##### GIVEN ENTRIES

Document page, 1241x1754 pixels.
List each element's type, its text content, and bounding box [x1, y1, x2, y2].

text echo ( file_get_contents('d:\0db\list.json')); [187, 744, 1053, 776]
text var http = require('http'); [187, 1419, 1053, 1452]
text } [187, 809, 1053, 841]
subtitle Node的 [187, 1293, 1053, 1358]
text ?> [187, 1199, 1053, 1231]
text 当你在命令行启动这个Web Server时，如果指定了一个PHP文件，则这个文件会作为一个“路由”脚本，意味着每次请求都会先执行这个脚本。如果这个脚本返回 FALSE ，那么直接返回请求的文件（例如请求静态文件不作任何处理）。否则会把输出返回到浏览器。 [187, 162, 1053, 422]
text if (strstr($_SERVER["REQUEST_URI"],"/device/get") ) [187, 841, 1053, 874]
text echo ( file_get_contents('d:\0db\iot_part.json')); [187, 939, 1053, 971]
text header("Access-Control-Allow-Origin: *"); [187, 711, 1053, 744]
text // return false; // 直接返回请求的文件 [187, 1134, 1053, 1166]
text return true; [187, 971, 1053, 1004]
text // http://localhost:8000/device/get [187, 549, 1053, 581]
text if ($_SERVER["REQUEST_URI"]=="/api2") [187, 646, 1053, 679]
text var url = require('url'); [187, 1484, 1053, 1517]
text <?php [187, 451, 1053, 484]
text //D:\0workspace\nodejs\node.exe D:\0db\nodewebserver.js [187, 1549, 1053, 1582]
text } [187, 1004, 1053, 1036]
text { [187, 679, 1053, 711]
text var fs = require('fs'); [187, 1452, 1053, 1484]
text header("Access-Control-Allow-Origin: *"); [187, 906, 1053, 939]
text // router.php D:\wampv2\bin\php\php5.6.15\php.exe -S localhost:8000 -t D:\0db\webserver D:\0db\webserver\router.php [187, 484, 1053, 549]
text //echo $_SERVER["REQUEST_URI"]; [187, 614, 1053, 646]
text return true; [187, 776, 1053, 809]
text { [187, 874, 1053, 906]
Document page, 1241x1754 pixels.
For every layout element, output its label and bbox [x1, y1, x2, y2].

##########

### REQUIREMENT
From the listing above, collect every line that mentions the word "return".

### RESPONSE AREA
text // return false; // 直接返回请求的文件 [187, 1134, 1053, 1166]
text return true; [187, 971, 1053, 1004]
text return true; [187, 776, 1053, 809]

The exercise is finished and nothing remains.